The Traveling Observer Model: Multi-task Learning Through Spatial Variable Embeddings
Elliot Meyerson, Risto Miikkulainen

TL;DR
This paper introduces the Traveling Observer Model, a multi-task learning framework that embeds variables in a shared space, enabling the model to predict across diverse tasks by capturing underlying spatial and temporal regularities.
Contribution
It presents a novel framework that learns variable embeddings jointly with model parameters, allowing multi-task learning across unrelated datasets and tasks.
Findings
Successfully recovers intuitive variable locations in space and time.
Outperforms task-specific and other multi-task models.

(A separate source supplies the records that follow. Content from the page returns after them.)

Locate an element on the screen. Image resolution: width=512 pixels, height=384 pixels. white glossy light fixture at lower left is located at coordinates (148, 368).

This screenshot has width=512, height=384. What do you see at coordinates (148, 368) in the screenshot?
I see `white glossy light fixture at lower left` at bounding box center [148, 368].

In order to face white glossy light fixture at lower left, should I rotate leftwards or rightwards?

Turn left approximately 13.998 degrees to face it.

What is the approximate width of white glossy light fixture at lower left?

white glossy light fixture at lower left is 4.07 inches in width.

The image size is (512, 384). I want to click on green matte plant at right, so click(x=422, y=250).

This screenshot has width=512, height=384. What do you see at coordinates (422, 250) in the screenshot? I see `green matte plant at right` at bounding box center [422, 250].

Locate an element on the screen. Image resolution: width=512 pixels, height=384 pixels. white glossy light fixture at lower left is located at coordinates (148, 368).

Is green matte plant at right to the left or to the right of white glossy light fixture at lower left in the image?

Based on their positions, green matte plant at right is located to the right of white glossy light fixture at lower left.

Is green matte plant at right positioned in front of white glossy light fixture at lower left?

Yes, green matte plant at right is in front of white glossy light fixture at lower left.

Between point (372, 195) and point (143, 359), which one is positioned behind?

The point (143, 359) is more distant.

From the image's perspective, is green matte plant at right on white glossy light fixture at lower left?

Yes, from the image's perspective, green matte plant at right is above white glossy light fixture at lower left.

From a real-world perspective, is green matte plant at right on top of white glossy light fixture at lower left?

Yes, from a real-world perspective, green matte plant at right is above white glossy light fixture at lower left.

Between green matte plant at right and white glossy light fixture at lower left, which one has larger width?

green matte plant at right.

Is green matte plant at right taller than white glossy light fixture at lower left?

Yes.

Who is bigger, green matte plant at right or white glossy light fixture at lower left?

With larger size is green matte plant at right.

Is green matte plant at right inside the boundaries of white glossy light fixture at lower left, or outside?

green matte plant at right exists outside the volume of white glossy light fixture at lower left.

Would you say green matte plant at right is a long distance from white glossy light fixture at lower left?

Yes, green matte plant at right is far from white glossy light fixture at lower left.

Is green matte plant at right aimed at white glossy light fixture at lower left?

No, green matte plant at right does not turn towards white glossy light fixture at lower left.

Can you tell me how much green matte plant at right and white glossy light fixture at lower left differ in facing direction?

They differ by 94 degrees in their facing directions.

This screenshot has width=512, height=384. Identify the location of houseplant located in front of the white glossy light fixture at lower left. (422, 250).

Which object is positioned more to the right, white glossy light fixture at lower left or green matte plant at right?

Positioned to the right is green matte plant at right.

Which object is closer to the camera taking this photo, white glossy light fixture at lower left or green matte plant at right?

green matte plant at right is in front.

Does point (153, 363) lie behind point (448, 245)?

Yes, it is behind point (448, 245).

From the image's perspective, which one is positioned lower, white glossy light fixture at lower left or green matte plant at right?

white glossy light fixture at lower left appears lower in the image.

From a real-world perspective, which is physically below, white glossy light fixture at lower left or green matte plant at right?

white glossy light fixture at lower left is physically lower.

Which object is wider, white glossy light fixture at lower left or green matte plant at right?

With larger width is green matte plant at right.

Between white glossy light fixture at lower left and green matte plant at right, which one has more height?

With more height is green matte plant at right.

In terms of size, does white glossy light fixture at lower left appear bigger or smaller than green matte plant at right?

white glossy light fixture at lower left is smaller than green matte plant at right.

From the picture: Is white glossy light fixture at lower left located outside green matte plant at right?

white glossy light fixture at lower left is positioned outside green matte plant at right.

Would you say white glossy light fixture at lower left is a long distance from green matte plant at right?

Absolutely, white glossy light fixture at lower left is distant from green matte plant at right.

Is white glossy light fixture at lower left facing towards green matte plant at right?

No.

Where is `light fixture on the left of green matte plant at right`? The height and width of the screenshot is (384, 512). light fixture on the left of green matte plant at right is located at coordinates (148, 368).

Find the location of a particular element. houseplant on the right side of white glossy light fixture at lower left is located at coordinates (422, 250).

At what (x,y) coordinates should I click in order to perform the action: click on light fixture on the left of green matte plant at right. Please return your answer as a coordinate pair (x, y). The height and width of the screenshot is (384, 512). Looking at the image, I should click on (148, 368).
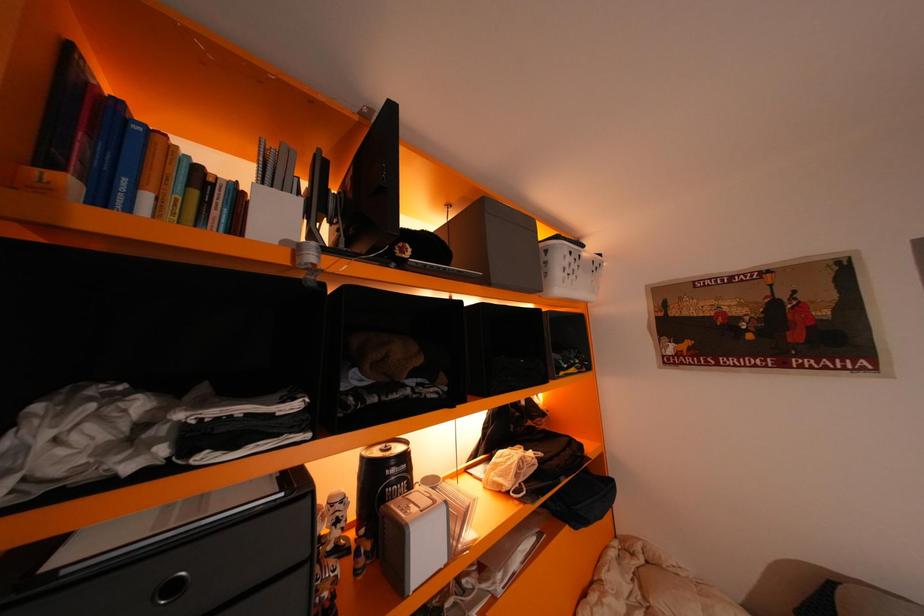
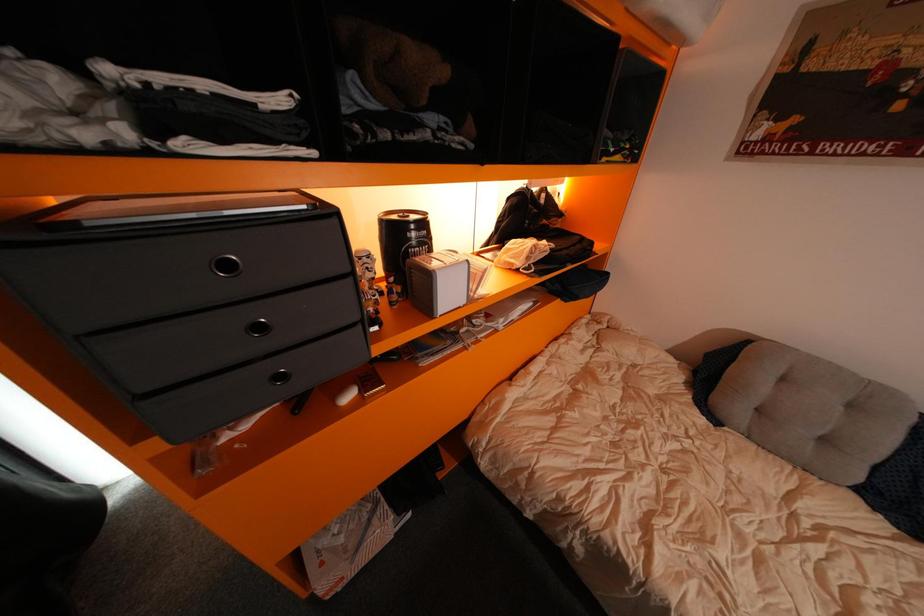
Question: How did the camera likely rotate?

Choices:
 (A) Left
 (B) Right
 (C) Up
 (D) Down

Answer: (D)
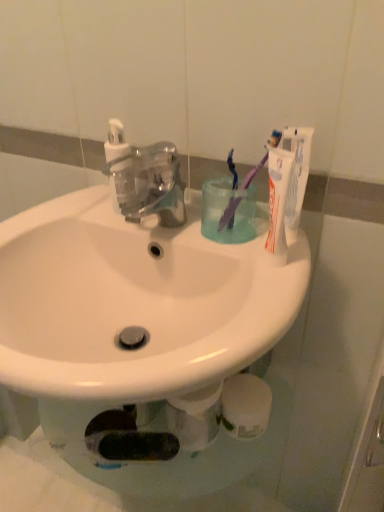
Where is `vacant space that is to the left of purple plastic toothbrush at upper right, the 1th toothbrush when ordered from left to right`? vacant space that is to the left of purple plastic toothbrush at upper right, the 1th toothbrush when ordered from left to right is located at coordinates (166, 221).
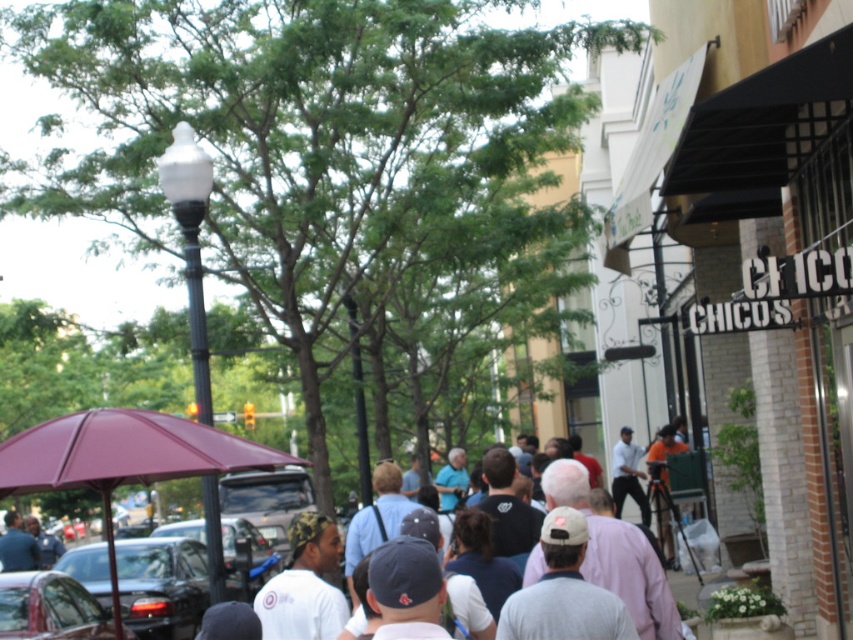
Question: Can you confirm if white cotton t-shirt at center is smaller than white cotton shirt at center?

Choices:
 (A) yes
 (B) no

Answer: (B)

Question: Is metallic silver car at lower left above white cotton shirt at center?

Choices:
 (A) no
 (B) yes

Answer: (B)

Question: Which object is closer to the camera taking this photo?

Choices:
 (A) white cotton t-shirt at center
 (B) shiny black car at center
 (C) gray cotton cap at center

Answer: (C)

Question: Which object is the closest to the gray cotton cap at center?

Choices:
 (A) shiny black car at lower left
 (B) maroon fabric umbrella at center
 (C) metallic silver car at lower left

Answer: (B)

Question: Is maroon fabric umbrella at center below metallic silver car at lower left?

Choices:
 (A) yes
 (B) no

Answer: (B)

Question: Estimate the real-world distances between objects in this image. Which object is closer to the metallic silver car at lower left?

Choices:
 (A) shiny black car at center
 (B) shiny black car at lower left
 (C) maroon fabric umbrella at center
 (D) white cotton shirt at center

Answer: (A)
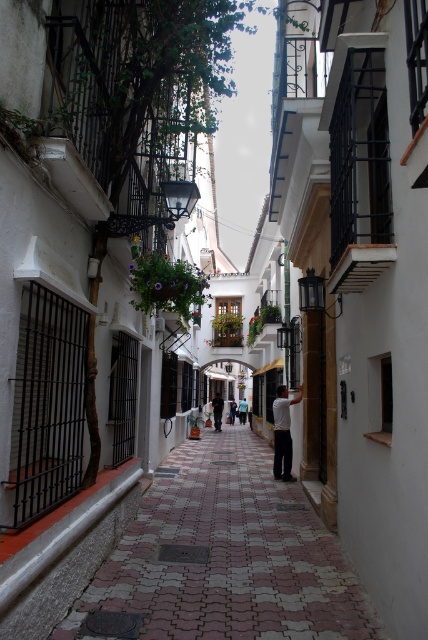
From the picture: Does dark gray pants at center have a lesser height compared to light blue shirt at center?

No.

Is dark gray pants at center to the left of light blue shirt at center from the viewer's perspective?

Yes, dark gray pants at center is to the left of light blue shirt at center.

Which is behind, point (216, 394) or point (240, 420)?

Point (216, 394)

Locate an element on the screen. The height and width of the screenshot is (640, 428). dark gray pants at center is located at coordinates (217, 410).

Does white matte shirt at center appear on the left side of dark gray pants at center?

Incorrect, white matte shirt at center is not on the left side of dark gray pants at center.

Measure the distance between point (291, 477) and camera.

The distance of point (291, 477) from camera is 12.34 meters.

Locate an element on the screen. This screenshot has width=428, height=640. white matte shirt at center is located at coordinates (282, 433).

Is white matte shirt at center shorter than light blue shirt at center?

No, white matte shirt at center is not shorter than light blue shirt at center.

Looking at this image, can you confirm if white matte shirt at center is smaller than light blue shirt at center?

Yes, white matte shirt at center is smaller than light blue shirt at center.

Where is `white matte shirt at center`? white matte shirt at center is located at coordinates (282, 433).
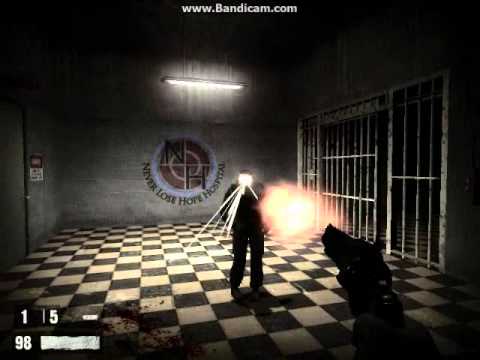
Locate an element on the screen. This screenshot has width=480, height=360. light is located at coordinates (203, 83).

Exploits regularities across diverse, unrelated datasets.
Abstract
This paper frames a general prediction system as an observer traveling around a continuous space, measuring values at some locations, and predicting them at others. The observer is completely agnostic about any particular task being solved; it cares only about measurement locations and their values. This perspective leads to a machine learning framework in which seemingly unrelated tasks can be solved by a single model, by embedding their input and output variables into a shared space. An implementation of the framework is developed in which these variable embeddings are learned jointly with internal model parameters. In experiments, the approach is shown to (1) recover intuitive locations of variables in space and time, (2) exploit regularities across related datasets with completely disjoint input and output spaces, and (3) exploit regularities across seemingly unrelated tasks,…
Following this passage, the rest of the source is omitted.